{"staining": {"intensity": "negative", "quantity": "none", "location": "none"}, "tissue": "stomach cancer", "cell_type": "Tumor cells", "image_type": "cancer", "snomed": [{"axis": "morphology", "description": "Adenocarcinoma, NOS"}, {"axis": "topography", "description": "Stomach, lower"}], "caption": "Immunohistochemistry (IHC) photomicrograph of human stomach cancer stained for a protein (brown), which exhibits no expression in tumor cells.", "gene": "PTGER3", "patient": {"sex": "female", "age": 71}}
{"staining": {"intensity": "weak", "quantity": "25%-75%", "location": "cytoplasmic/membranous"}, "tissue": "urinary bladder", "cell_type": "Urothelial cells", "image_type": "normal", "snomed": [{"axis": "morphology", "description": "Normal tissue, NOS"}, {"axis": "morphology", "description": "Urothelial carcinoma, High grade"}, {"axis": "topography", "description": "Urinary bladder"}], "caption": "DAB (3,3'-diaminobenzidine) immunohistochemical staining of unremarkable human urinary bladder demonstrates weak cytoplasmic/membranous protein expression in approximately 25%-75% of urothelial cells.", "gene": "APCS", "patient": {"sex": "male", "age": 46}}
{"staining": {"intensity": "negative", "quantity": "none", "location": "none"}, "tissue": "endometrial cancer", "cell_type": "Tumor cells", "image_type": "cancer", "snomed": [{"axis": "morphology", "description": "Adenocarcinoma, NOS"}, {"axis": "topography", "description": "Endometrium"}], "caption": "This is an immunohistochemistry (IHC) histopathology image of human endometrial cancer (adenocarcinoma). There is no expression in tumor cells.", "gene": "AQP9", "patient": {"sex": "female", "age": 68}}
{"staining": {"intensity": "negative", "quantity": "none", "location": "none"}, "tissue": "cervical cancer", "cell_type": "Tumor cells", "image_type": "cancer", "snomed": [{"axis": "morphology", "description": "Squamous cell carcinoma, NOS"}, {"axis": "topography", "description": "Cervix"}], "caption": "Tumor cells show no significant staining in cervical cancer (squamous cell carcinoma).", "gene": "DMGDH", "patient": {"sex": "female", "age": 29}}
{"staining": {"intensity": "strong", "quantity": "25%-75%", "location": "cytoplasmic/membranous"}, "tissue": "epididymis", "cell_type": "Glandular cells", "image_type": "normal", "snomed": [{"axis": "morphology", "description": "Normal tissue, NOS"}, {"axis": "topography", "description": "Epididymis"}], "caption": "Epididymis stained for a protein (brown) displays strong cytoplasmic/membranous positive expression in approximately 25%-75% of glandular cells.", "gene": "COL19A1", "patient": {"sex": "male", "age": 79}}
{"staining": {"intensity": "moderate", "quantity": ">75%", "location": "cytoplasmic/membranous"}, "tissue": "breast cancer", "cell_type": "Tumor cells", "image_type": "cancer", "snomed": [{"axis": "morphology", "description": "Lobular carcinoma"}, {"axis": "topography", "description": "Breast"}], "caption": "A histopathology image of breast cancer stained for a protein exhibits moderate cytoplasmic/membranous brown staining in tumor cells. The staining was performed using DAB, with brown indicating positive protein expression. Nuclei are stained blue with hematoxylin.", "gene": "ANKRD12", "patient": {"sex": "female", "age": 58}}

**TASK STATEMENT**
Reproduce the data above in full, with no line missing.

**WORKED SOLUTION**
{"staining": {"intensity": "negative", "quantity": "none", "location": "none"}, "tissue": "stomach cancer", "cell_type": "Tumor cells", "image_type": "cancer", "snomed": [{"axis": "morphology", "description": "Adenocarcinoma, NOS"}, {"axis": "topography", "description": "Stomach, lower"}], "caption": "Immunohistochemistry (IHC) photomicrograph of human stomach cancer stained for a protein (brown), which exhibits no expression in tumor cells.", "gene": "PTGER3", "patient": {"sex": "female", "age": 71}}
{"staining": {"intensity": "weak", "quantity": "25%-75%", "location": "cytoplasmic/membranous"}, "tissue": "urinary bladder", "cell_type": "Urothelial cells", "image_type": "normal", "snomed": [{"axis": "morphology", "description": "Normal tissue, NOS"}, {"axis": "morphology", "description": "Urothelial carcinoma, High grade"}, {"axis": "topography", "description": "Urinary bladder"}], "caption": "DAB (3,3'-diaminobenzidine) immunohistochemical staining of unremarkable human urinary bladder demonstrates weak cytoplasmic/membranous protein expression in approximately 25%-75% of urothelial cells.", "gene": "APCS", "patient": {"sex": "male", "age": 46}}
{"staining": {"intensity": "negative", "quantity": "none", "location": "none"}, "tissue": "endometrial cancer", "cell_type": "Tumor cells", "image_type": "cancer", "snomed": [{"axis": "morphology", "description": "Adenocarcinoma, NOS"}, {"axis": "topography", "description": "Endometrium"}], "caption": "This is an immunohistochemistry (IHC) histopathology image of human endometrial cancer (adenocarcinoma). There is no expression in tumor cells.", "gene": "AQP9", "patient": {"sex": "female", "age": 68}}
{"staining": {"intensity": "negative", "quantity": "none", "location": "none"}, "tissue": "cervical cancer", "cell_type": "Tumor cells", "image_type": "cancer", "snomed": [{"axis": "morphology", "description": "Squamous cell carcinoma, NOS"}, {"axis": "topography", "description": "Cervix"}], "caption": "Tumor cells show no significant staining in cervical cancer (squamous cell carcinoma).", "gene": "DMGDH", "patient": {"sex": "female", "age": 29}}
{"staining": {"intensity": "strong", "quantity": "25%-75%", "location": "cytoplasmic/membranous"}, "tissue": "epididymis", "cell_type": "Glandular cells", "image_type": "normal", "snomed": [{"axis": "morphology", "description": "Normal tissue, NOS"}, {"axis": "topography", "description": "Epididymis"}], "caption": "Epididymis stained for a protein (brown) displays strong cytoplasmic/membranous positive expression in approximately 25%-75% of glandular cells.", "gene": "COL19A1", "patient": {"sex": "male", "age": 79}}
{"staining": {"intensity": "moderate", "quantity": ">75%", "location": "cytoplasmic/membranous"}, "tissue": "breast cancer", "cell_type": "Tumor cells", "image_type": "cancer", "snomed": [{"axis": "morphology", "description": "Lobular carcinoma"}, {"axis": "topography", "description": "Breast"}], "caption": "A histopathology image of breast cancer stained for a protein exhibits moderate cytoplasmic/membranous brown staining in tumor cells. The staining was performed using DAB, with brown indicating positive protein expression. Nuclei are stained blue with hematoxylin.", "gene": "ANKRD12", "patient": {"sex": "female", "age": 58}}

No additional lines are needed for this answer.